Meeting of the waters
Le disque est le recueil quasi intégral des opus pour piano et violon, à savoir les trois sonates pour piano et violon, les trois pièces pour violon et piano, les variations on Peter Philips “Galiarda Dolorosa”, et l’adagio. Le disque paru chez Triton en réunit deux interprètes, Stéphanie Moraly (violon) et Romain David (piano), spécialistes de la musique de chambre française du XIXe et XXe siècles. Le titre de l’album vient de la sonate n° 3, intitulée la rencontre des eaux (the meeting of the waters) et inspirée d’une chanson de Thomas Moore, qui y décrit le val d’Avoca en Irlande, où se rencontrent les eaux de deux rivières. Voici ce qu’il en disait10 :
En fait, tout ce mouvement, et sans doute toute cette Sonate, sont placés sous le signe de l’ambiguïté et de (l’impossible ?) synthèse des contraires. A mes yeux, la “rencontre des eaux” prend ici une valeur plus large que celle – strictement poétique et sentimentale – que lui donne Moore, qui décrit un vallon où se rejoignent deux rivières. La “rencontre des eaux”, c’est aussi la rencontre des cultures, des peuples, des musiques, des époques, des lieux, toutes choses dont les deux mouvements de cette Sonate se veulent un témoignage. Ultimement, et cela seul m’importe, ce titre exprime l’unité indivisible de la création à travers la diversité de ses manifestations.
Rêve du monde
Il s’agit d’une compilation d’œuvres d’Olivier Greif en deux cd, couvrant à la fois des opus de jeunesse (la suite pour piano de 1961, à onze ans !) et des compositions tardives. La particularité est qu’Olivier Greif interprète lui-même, au piano, ses œuvres. Les enregistrements ont été réalisés lors d’émissions radiophoniques de 1961 à 1997.. Le titre du double album est tiré de la sonate pour piano « le rêve du monde » (1993), un rêve tellement sombre qu’il en est un cauchemar, marquant la prise de conscience du drame vécu par son père, déporté à Auschwitz, et de millions d’autre dans l’enfer concentrationnaire. Cette sonate a été conçue en une succession de cycles, reflétant ainsi l’expérience mystique d’Olivier Greif (il a été très influencé par la spiritualité indienne). Voici ce qu’il en disait11.
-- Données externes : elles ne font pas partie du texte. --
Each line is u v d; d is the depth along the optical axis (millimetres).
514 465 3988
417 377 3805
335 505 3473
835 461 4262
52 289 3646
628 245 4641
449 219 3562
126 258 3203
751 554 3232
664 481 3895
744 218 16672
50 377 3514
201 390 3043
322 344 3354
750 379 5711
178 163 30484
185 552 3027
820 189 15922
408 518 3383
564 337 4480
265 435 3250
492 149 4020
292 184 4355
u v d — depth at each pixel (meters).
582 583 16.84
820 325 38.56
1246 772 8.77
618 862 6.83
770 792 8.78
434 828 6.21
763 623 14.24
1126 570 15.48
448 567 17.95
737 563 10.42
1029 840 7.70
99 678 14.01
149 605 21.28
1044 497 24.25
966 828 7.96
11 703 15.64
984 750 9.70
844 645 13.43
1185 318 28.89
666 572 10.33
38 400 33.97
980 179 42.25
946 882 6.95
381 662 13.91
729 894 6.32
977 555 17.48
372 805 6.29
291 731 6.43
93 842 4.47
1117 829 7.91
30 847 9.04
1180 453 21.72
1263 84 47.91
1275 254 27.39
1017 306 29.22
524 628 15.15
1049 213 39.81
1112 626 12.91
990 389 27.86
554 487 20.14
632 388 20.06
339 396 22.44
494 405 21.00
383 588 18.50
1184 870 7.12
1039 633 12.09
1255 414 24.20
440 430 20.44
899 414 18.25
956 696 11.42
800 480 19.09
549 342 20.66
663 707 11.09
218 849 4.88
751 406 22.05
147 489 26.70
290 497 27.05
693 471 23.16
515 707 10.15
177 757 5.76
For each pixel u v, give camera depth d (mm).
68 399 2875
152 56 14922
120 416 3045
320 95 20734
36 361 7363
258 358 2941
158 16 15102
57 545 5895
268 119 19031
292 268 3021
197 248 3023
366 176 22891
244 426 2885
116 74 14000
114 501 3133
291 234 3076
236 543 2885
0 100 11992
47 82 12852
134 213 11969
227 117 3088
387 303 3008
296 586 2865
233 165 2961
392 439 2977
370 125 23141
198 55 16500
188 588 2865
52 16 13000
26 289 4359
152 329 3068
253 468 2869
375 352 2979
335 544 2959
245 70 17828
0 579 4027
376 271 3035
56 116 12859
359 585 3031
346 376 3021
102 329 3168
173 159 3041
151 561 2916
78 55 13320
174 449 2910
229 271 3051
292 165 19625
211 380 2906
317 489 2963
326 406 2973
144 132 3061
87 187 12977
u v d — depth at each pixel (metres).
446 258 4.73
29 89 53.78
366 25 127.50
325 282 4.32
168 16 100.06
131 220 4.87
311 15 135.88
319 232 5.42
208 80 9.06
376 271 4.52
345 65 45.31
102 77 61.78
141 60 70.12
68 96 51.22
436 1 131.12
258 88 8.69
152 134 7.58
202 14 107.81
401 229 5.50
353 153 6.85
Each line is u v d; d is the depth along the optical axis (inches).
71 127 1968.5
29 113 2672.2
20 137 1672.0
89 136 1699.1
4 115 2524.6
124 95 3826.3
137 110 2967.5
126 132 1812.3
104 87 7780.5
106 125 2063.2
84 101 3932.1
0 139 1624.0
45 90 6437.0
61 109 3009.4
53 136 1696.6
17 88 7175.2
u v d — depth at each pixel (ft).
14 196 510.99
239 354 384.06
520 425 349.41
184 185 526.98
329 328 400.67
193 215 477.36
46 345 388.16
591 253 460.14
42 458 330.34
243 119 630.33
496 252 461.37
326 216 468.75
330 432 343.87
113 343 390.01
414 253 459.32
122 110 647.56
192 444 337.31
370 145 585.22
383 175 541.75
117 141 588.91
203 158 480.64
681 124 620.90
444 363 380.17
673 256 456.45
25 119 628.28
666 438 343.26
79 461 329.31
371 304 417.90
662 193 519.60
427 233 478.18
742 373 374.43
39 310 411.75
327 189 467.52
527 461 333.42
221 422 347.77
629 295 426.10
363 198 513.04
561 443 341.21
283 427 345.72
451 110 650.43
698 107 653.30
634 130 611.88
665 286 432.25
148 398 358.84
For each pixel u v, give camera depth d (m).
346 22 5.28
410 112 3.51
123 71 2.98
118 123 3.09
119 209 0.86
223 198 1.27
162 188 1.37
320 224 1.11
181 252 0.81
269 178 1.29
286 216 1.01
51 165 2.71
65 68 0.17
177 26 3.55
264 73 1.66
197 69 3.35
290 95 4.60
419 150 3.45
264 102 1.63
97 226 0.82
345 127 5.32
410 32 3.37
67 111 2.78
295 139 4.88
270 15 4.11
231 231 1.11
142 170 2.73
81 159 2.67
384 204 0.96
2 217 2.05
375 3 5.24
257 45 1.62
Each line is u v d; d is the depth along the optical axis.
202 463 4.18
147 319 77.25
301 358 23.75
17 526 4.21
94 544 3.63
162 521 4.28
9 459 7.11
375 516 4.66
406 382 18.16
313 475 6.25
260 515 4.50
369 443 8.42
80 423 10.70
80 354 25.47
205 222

Comme toujours chez moi, l’expérience extatique s’exprime par des motifs circulaires, rappelant ces roues de lumière qui s’imbriquent les unes dans les autres, telles que Dante les évoque pour nous dans les pages ultimes de sa Divine Comédie. Morceau hymnique, dont la conclusion abrupte et un tant soit peu pessimiste n’a pas valeur de message. Notre terre est ainsi. Elle donne ce à quoi l’on ne s’attend pas et elle reprend ce à quoi l’on s’est attaché.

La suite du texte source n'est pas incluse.